Beams continue in a straight line until they leave the contraption unless they hit a mirror. Diagonal mirrors ‘/’ and ‘\’ send the beam off 90 degrees from where it entered. If it hits a ‘-‘ or ‘|’ while traveling perpendicular to the mirror, it splits the beam into two, going off at plus and minus 90 degrees. If it hits edge on, it continues as normal. Every square on the grid any beam passes is considered energized.

The beam function continues while the beam is both on the grid and has not entered this space from the same direction — this avoids infinite loops. It then energizes the space for the direction.

The match statement manages special symbols. In the case of the two splitters, if splitting, it bends the current beam but also makes a new beam in the opposite direction. Other solvers did not use recursion, but I did, and that’s that.
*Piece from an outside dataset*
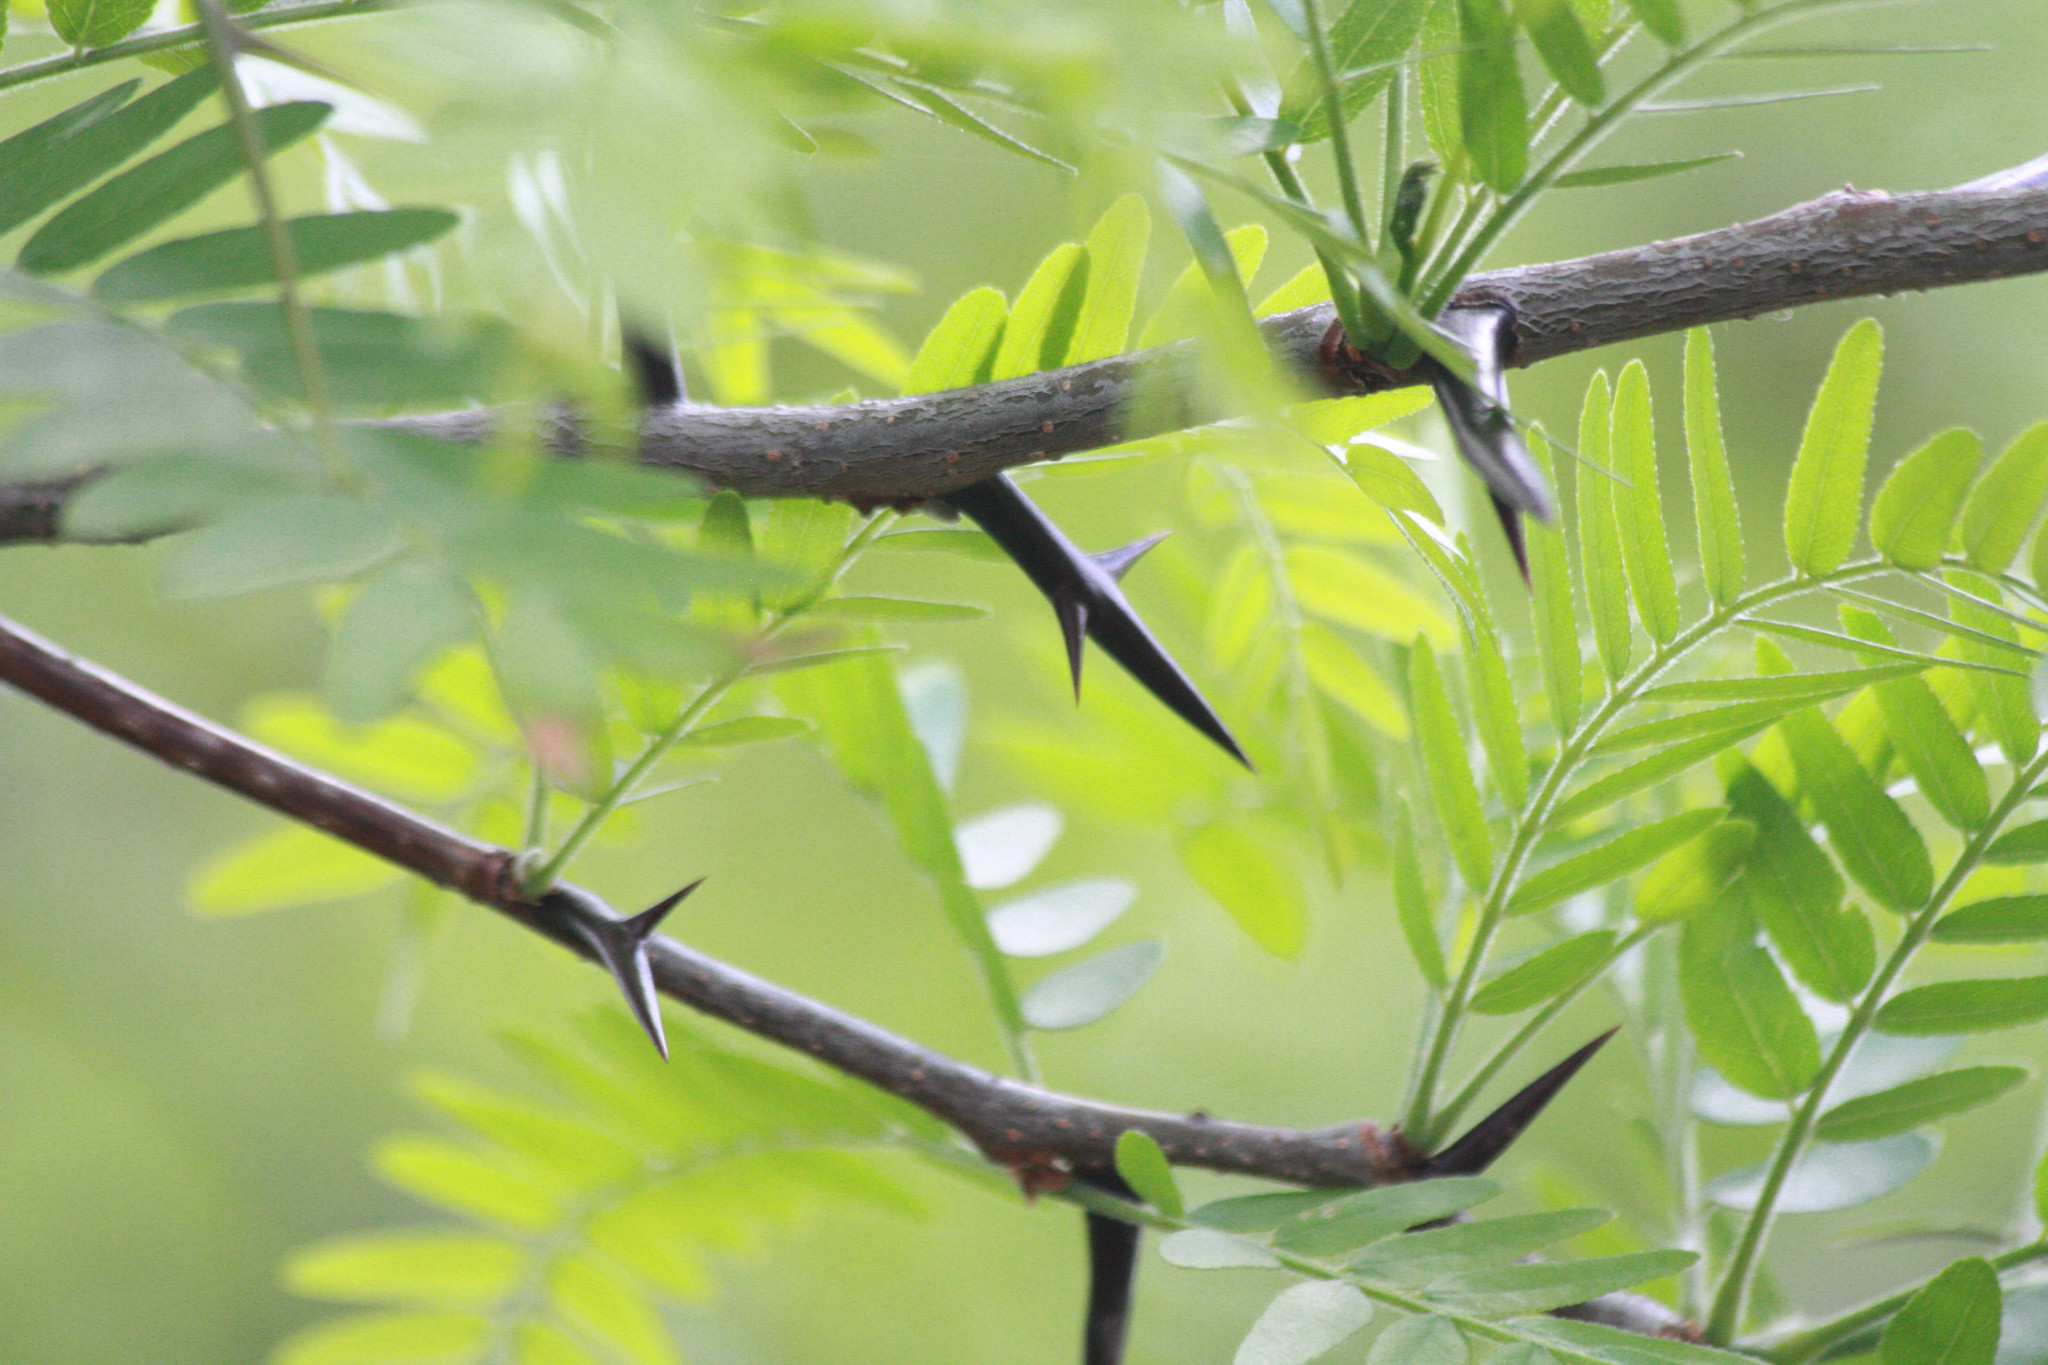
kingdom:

Then we move the beam in the direction and go through it again. When the beam hits an exit condition, it returns the number of energized tiles.

def part1():
    print ("Part 1:", beam(read_data(), defaultdict(list), (0,0), (1,0)))

part1() calls beam with the grid, an empty dictionary of energized tiles, and the starting location and direction.

Part 2

Part 2 wants us to iterate through all the starting positions on the edge of the grid to find the one with the most energized tiles.

def part2():
    grid = read_data()
    beam_starts = [((x,0), (0,1)) for x in range(len(grid[0]))] + \
        [((0,y), (1,0)) for y in range(len(grid))] + \
            [((x,len(grid)-1), (0,-1)) for x in range(len(grid[0]))] + \
                [((len(grid[0])-1,y), (-1,0)) for y in range(len(grid))]
    print ("Part 2:", max(beam(grid, defaultdict(list), coord, direction)
        for coord, direction in beam_starts))

We make a list of beam_starts that are all the starting locations and directions, call beam for each of these, and print the maximum.

Could be faster (I always say that because it is always true), but even with all the recursion and stuff, it still finishes part 2 in 1.75s, so it’s “fast enough”.